Once you can put your face in the water, you can float. More or less everyone floats. Occasionally you do come across someone who is less buoyant than most, but this just means they need a little bit more forward propulsion to actually swim or they may float a little lower down – more under the surface – than most. However, fear and tension mean that people hold themselves stiffly and, by hunching their heads or shoulders, they unintentionally push their feet towards the bottom of the pool.

When we are afraid, the natural reaction is to pull the legs up underneath the body – to curl up into a foetal position. This is not conducive to swimming. So the first thing I do is to get the person to lie flat on the water with their face in it and to let me pull them along gently, holding their hands.

The biggest fear for many people is taking their feet off the bottom when they have nothing to hold on to. One woman described it as a "fear of gaps" – like when you step from the platform to the train. Another said it was like the moment when you fall asleep and the feeling of falling jerks you awake. Letting go is the hardest part to teach because so much of it is in the mind. Many people are fine as long as they can hold my hands but, as soon as they try to let go, panic sets in and – even though I don't feel it myself – I can see that it is a real, deep-seated fear.

Teaching swimming has taught me so much about fear itself. Fear keeps us safe, but it also prevents us from moving forward. If you are frightened and try to hold on to the water, you can't swim. It is only by letting go and trusting that the water will hold you up that you can learn to swim. This is far more important than technique, but it takes time.

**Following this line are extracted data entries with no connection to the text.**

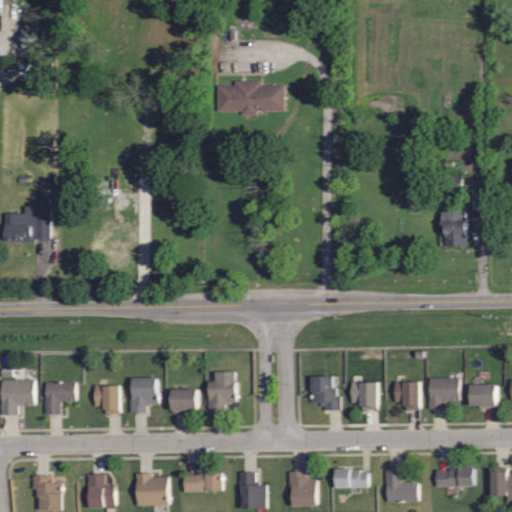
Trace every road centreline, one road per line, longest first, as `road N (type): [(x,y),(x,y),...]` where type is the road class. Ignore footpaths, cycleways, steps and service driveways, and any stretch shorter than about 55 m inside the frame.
road 1 (residential): [(511,436),(0,444)]
road 2 (tertiary): [(0,306),(511,299)]
road 3 (residential): [(278,440),(276,303)]
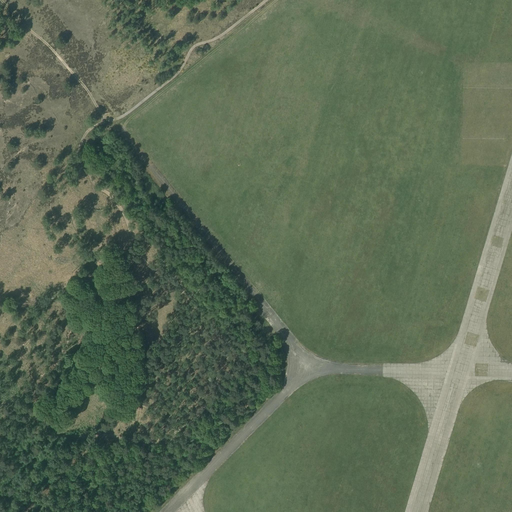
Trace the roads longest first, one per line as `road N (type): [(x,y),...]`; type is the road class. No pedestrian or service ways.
road 1 (track): [(110,120),(88,130),(78,155),(123,212),(143,258),(178,287),(242,371),(168,439),(0,434)]
road 2 (track): [(0,0),(115,126)]
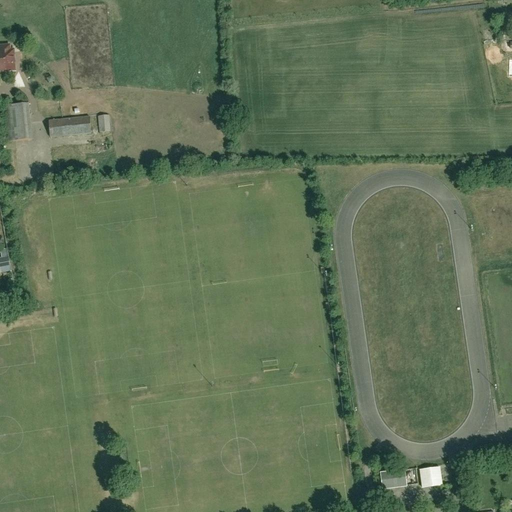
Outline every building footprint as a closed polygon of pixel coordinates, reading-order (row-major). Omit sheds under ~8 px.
[(10,52),(9,46),(0,46),(0,69),(5,69),(6,71),(15,70),(14,54),(14,53),(13,53),(13,52),(12,52),(11,52),(10,52)] [(9,142),(32,140),(28,103),(5,106),(9,142)] [(110,132),(109,116),(98,117),(99,133),(110,132)] [(50,138),(91,134),(90,117),(48,121),(50,138)] [(0,272),(2,272),(0,263),(9,261),(8,254),(0,255),(0,272)] [(442,486),(439,468),(420,470),(422,488),(442,486)] [(383,489),(406,486),(404,470),(381,473),(383,489)]
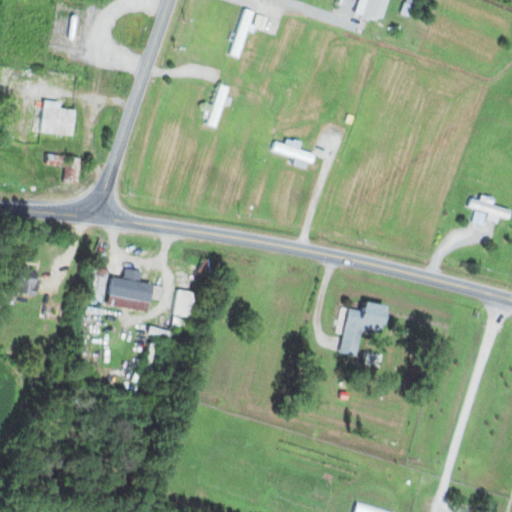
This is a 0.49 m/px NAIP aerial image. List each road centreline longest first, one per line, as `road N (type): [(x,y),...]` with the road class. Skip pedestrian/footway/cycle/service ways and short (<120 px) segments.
road 1 (secondary): [(0,200),(302,247),(511,295)]
road 2 (residential): [(100,211),(170,0)]
road 3 (residential): [(449,511),(511,352)]
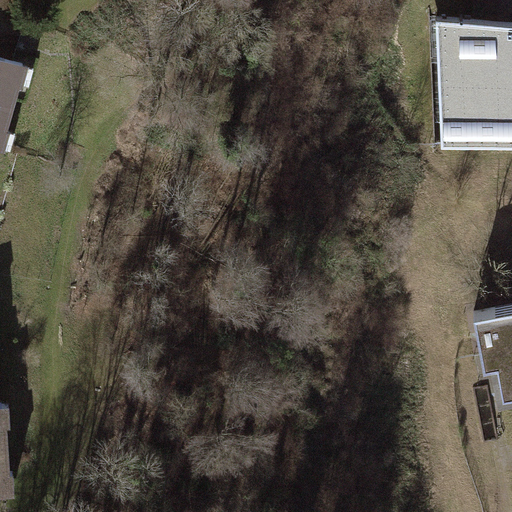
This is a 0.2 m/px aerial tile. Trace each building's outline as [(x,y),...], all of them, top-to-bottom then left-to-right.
[(511,0),(474,0),(474,18),(511,19),(511,0)] [(511,19),(474,18),(435,17),(443,141),(511,139),(511,19)] [(0,144),(3,145),(26,58),(0,51),(0,144)] [(511,304),(473,312),(483,366),(497,363),(503,395),(511,393),(511,304)] [(3,403),(0,403),(0,492),(15,491),(9,403),(3,403)]
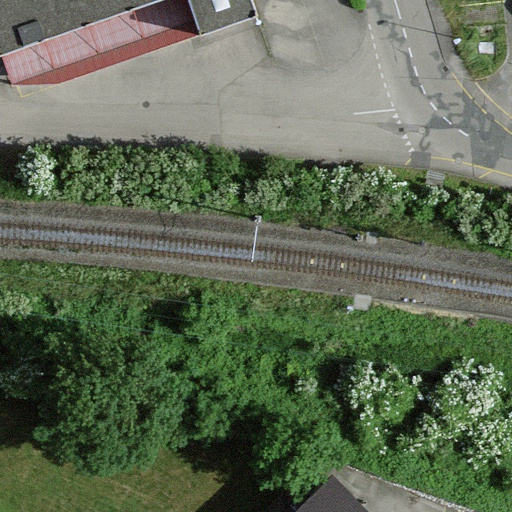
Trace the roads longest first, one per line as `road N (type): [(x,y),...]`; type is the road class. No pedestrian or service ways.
road 1 (residential): [(0,129),(360,136),(469,157)]
road 2 (residential): [(469,157),(427,99),(394,0)]
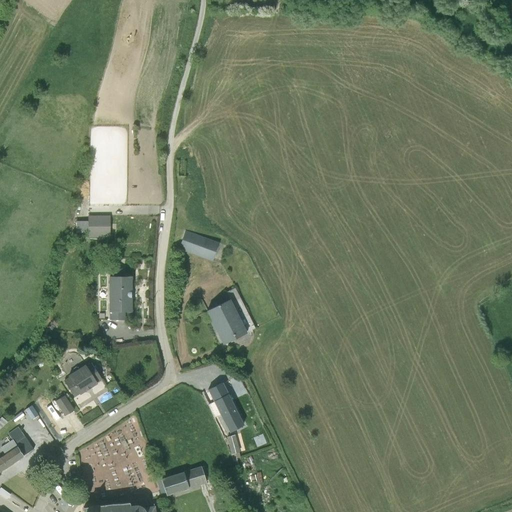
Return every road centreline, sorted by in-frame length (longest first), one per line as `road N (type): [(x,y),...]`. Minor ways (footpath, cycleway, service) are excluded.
road 1 (residential): [(35,511),(68,449),(168,376),(160,289),(169,207)]
road 2 (unclassified): [(169,207),(172,122),(203,0)]
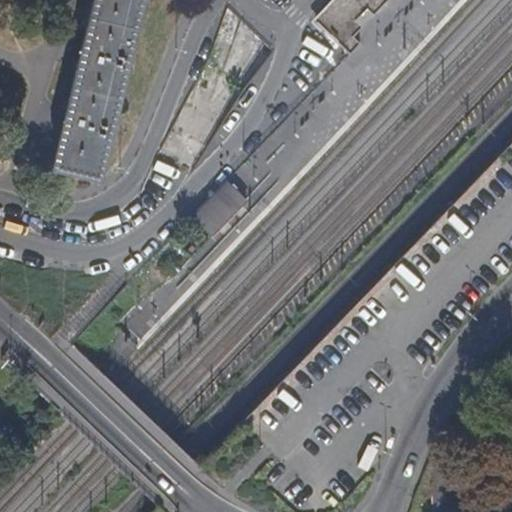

Occasionally I have an adult pupil who hasn't learned to swim simply because of circumstance. One woman I taught grew up in a war zone – there was no time for swimming. She was not afraid of the water, she had just never learned. She was swimming lengths of the pool easily after just a few lessons because she had no fear and the process was straightforward.

Sometimes lessons learned in the water seem to translate into real life. One man who was a total non-swimmer before he came to me told me that, once he conquered his fear of water and learned to swim, he found that he was no longer afraid of dogs.

Being with people and helping them to overcome fear that they may have had for their whole lives is a rewarding and humbling experience. For me, the water is a comforting and safe environment, but for many of the people I work with the water is a source of fear and panic. I am filled with admiration at their courage and determination. I feel privileged to watch as they set themselves free.